Free-market ideology, denial and an unwillingness to commit taxpayer
funds all played roles. Sadly, the problem should now be much smaller
than it is.

LETTING LEHMAN GO The next whopper came in September, when Lehman
Brothers, unlike Bear Stearns before it, was allowed to fail. Perhaps
it was a case of misjudgment by officials who deemed Lehman neither
too big nor too entangled (with other financial institutions) to
fail. Or perhaps they wanted to make an offering to the moral-hazard
gods. Regardless, everything fell apart after Lehman.

People in the market often say they can make money under any set of
rules, as long as they know what they are. Coming just six months
after Bear's rescue, the Lehman decision tossed the presumed rule book
out the window. If Bear was too big to fail, how could Lehman, at
twice its size, not be? If Bear was too entangled to fail, why was
Lehman not?

After Lehman went over the cliff, no financial institution seemed
safe. So lending froze, and the economy sank like a stone. It was a
colossal error, and many people said so at the time.
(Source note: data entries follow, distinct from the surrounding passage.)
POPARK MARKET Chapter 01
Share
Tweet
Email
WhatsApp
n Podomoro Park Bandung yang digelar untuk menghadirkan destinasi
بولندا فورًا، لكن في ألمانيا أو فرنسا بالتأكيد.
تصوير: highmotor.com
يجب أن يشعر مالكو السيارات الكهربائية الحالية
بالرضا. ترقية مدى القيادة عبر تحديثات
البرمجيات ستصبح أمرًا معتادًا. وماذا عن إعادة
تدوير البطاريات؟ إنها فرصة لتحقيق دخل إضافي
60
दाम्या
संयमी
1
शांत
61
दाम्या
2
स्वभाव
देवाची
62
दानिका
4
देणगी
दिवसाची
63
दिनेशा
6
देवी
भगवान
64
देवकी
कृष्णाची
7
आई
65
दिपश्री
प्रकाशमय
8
TARP'S DETOUR The final major error is mismanagement of the Troubled
Asset Relief Program, the $700 billion bailout fund. As I wrote here
last month, decisions of Henry M. Paulson Jr., the former Treasury
secretary, about using the TARP's first $350 billion were an
inconsistent mess. Instead of pursuing the TARP's intended purposes,
he used most of the funds to inject capital into banks - which he did
poorly.

To illustrate what might have been, consider Fed programs to buy
commercial paper and mortgage-backed securities. These facilities do
roughly what TARP was supposed to do: buy troubled assets. And they
have breathed some life into those moribund markets. The lesson for
the new Treasury secretary is clear: use TARP money to buy troubled
assets and to mitigate foreclosures.

Six fateful decisions - all made the wrong way. Imagine what the world
would be like now if the housing bubble burst but those six things
were different: if derivatives were traded on organized exchanges, if
leverage were far lower, if subprime lending were smaller and done
responsibly, if strong actions to limit foreclosures were taken right
away, if Lehman were not allowed to fail, and if the TARP funds were
used as directed.

All of this was possible. And if history had gone that way, I believe
that the financial world and the economy would look far less grim than
they do today.

For this litany of errors, many people in authority owe millions of
Americans an apology. Richard A. Clarke, former national security
adviser, set a good example when he told the commission investigating
the 9/11 attacks that he wanted victims' families "to know why we
failed and what I think we need to do to ensure that nothing like that
ever happens again." I'm waiting for similar words from our financial
leaders, both public and private.

Alan S. Blinder is a professor of economics and public affairs at
Princeton and former vice chairman of the Federal Reserve. He has
advised many Democratic politicians.